Monday, November 14, 2016

Hope. Healing. Peace. : Helping Little Ones Grieve Well


The Junior League has brought so many good things into my life but one of the most beautiful is the McClean Fletcher Center.

I've mentioned it a lot but I haven't shared many details, but this year for my Junior League placement I am serving at Mississippi's only grief center. Some families drive over an hour both ways to help their children heal as they work through the grief that comes with the death of a loved one. The deceased can be anyone the child was close to- a sibling, a parent, a grandparent, or a friend. And these services are provided at zero cost to these families.
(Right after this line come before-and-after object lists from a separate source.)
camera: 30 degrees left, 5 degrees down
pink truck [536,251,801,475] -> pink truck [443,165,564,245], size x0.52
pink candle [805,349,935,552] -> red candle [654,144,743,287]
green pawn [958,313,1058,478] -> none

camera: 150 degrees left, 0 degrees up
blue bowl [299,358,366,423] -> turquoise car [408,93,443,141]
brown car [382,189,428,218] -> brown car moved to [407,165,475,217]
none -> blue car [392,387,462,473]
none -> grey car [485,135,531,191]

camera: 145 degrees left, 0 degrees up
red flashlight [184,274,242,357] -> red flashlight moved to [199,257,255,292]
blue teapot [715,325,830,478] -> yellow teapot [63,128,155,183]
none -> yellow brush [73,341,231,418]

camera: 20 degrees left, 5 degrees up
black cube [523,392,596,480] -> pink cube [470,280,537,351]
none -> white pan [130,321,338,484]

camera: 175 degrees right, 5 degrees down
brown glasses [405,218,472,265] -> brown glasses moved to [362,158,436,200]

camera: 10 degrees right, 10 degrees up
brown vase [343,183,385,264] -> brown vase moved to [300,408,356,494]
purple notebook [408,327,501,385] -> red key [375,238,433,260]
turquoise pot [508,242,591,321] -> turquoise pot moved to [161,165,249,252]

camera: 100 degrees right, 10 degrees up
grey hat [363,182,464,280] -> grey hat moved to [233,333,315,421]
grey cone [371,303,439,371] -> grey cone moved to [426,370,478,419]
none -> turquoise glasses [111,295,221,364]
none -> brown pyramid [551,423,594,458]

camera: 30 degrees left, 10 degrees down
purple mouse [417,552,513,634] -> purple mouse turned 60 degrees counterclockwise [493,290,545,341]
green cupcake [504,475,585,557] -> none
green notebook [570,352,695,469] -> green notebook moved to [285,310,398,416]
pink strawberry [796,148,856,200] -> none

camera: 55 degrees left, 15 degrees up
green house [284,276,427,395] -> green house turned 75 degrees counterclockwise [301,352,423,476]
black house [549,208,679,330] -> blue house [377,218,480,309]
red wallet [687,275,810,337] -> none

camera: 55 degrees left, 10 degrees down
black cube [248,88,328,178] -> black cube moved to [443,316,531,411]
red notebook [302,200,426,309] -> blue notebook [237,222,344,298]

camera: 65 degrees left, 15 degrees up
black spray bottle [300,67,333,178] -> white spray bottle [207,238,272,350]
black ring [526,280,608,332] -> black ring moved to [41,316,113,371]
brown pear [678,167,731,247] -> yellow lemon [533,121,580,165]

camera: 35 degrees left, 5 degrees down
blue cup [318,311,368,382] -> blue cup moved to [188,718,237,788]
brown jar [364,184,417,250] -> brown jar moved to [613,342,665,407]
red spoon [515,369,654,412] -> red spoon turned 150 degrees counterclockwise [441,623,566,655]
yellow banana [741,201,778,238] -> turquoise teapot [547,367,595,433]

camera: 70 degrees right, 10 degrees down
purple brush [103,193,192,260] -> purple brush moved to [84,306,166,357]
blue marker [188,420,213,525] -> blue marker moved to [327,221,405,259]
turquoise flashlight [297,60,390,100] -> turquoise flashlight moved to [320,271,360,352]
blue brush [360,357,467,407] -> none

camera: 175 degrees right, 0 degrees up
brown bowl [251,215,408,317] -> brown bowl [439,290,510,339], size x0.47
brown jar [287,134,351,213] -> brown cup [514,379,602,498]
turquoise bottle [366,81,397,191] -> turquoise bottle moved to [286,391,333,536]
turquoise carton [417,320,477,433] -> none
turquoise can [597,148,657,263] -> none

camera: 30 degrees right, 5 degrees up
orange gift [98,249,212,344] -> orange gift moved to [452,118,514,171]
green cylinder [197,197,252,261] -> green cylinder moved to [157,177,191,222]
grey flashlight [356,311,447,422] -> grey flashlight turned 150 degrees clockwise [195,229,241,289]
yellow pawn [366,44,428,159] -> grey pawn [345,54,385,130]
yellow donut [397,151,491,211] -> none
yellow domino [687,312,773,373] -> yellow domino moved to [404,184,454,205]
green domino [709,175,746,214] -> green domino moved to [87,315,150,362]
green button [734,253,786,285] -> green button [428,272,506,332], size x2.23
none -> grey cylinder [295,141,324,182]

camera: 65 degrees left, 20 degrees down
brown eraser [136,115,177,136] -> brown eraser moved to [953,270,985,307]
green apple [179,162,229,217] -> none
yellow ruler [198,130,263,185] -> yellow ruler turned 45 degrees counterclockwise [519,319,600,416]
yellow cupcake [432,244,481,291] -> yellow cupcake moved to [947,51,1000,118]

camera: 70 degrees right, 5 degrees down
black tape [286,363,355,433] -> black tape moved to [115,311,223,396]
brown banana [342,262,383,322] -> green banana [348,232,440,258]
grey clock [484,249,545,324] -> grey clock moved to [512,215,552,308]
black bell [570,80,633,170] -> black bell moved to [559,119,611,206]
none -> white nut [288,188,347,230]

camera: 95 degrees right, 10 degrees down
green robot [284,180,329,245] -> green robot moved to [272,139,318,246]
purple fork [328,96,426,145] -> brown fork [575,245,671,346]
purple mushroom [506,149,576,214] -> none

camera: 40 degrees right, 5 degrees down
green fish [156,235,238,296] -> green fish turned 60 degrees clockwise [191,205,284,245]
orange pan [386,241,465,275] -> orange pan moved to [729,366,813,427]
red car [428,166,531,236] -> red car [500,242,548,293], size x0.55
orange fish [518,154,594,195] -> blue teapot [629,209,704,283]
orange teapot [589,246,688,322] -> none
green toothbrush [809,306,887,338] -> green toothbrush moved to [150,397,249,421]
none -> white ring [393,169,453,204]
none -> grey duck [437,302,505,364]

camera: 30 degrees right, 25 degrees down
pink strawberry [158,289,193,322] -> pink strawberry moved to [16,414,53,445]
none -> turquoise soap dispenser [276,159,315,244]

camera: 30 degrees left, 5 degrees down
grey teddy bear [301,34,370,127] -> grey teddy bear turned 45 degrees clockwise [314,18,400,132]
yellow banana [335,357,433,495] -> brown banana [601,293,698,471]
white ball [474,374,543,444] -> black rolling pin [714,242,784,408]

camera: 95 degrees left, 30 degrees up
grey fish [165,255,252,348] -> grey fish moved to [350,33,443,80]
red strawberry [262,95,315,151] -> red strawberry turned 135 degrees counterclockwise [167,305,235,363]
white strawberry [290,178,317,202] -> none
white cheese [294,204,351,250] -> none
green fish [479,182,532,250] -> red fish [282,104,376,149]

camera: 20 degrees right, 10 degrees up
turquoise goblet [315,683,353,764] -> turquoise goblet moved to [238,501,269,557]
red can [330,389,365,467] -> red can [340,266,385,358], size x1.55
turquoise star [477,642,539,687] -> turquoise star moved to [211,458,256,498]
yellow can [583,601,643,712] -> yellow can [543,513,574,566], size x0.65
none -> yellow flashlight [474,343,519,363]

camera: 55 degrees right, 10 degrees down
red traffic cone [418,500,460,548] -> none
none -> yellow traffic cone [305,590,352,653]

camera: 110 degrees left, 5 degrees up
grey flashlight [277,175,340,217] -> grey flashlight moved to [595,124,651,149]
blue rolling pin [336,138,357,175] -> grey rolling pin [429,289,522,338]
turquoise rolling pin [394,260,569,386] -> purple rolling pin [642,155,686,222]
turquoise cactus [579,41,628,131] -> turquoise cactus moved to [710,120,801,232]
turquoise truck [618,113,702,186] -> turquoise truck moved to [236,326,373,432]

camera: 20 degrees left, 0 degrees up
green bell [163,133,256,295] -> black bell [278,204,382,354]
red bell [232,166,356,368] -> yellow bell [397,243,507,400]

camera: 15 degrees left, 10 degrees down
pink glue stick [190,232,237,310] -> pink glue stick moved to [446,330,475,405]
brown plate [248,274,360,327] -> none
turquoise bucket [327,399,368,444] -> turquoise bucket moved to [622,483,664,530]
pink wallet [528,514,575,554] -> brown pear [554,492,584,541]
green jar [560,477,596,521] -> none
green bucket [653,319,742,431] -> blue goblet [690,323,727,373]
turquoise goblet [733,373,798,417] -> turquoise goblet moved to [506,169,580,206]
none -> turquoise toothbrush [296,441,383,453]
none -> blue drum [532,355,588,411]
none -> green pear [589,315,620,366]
This has been my absolute favorite placement and I loved Book Buddies last year. It's a lot of things- logistically, it has been the best fit. It's every other week and it's at night. It's the whole school year, but for me spacing it out like that seems to work really well. It's also a mix of adult interaction (we- the volunteers and staff- have a pre-meeting and pot-meeting before each session) and interaction with children. I LOVE the age (eight to twelve year olds) that's I'm working with and I LOVE the group leader in my room. And they feed the volunteers supper as well as the children. It's simple stuff but it's a fun bonus and it's so nice that I'm not having to try to gobble something down before I get there. And I think it's one of the most well-run things I've ever been a part of. It's extremely well-managed and that makes a huge difference for me. But mostly, I just love the actual work. It's funny that I enjoy it more than I did the reading placement last year since I have a degree in education. It's just great to help those kids process such big emotions and be a place where they are heard and validated. Where it's acceptable for them to say whatever. It's also neat because sometimes kids will go home and say things after they seem to have gotten absolutely nothing from group. That's one way it's really different from Book Buddies, where I sort of knew if my efforts were in vain or not.

It's just a really wonderful place. We have group sessions in the talking room with games and posters and crafts and exercises and questions to help kids open up and then they have free time where they can draw, write notes on a dry erase wall to their loved ones, dress up, play games, or take out their anger and emotions in the "tornado room" in a healthy way.

 I was so nervous about if I'd have the emotional reserves for this (and that was BEFORE I realized what an intense post partum experience I would have this time). I used to talk about possibly wanting to be a therapist and Peyton told me when we were dating he just thought it would be too hard on me emotionally. And I assumed the same could easily be said of a place where children go to process difficult- the most difficult- emotions. But I ranked it first. Several people over the years had told me it was a really great placement and I knew I wanted to try it at least for a year. I can't overstate how glad I am that I did! 

I've already learned so much. About how in our culture- and especially in the South- we try to fix things and get over things fast. You can't rush grief, and you sure can't fix it. About how we are afraid to talk about death. We talk about someone passing away or going to heaven or we say we lost a loved one. We need to become comfortable saying "dead" and "died". About how one of the best ways to help a child process is simply to reflect his own words back to him; he'll feel heard and validated. About how it's best to be as direct as possible and disclose as little as possible (e.g. if a child asks about if you believe in heaven it's fine to share honestly but a simple answer and a focus on THEIR feelings is best). I'm learning how important listening is and how much I don't want to force my ideas and beliefs (even my most important ones) on anyone. It's been really beautiful interacting with these young people- watching them heal and learn to work through their grief.


I can't think of many things more important than helping children who have experienced the death of a parent, sibling, or loved one process their grief- I know it's some of the most important work I've ever done . I'm so grateful I get to be a part of this.

 
Thankful wheels at the grief center last week. No shame in my game.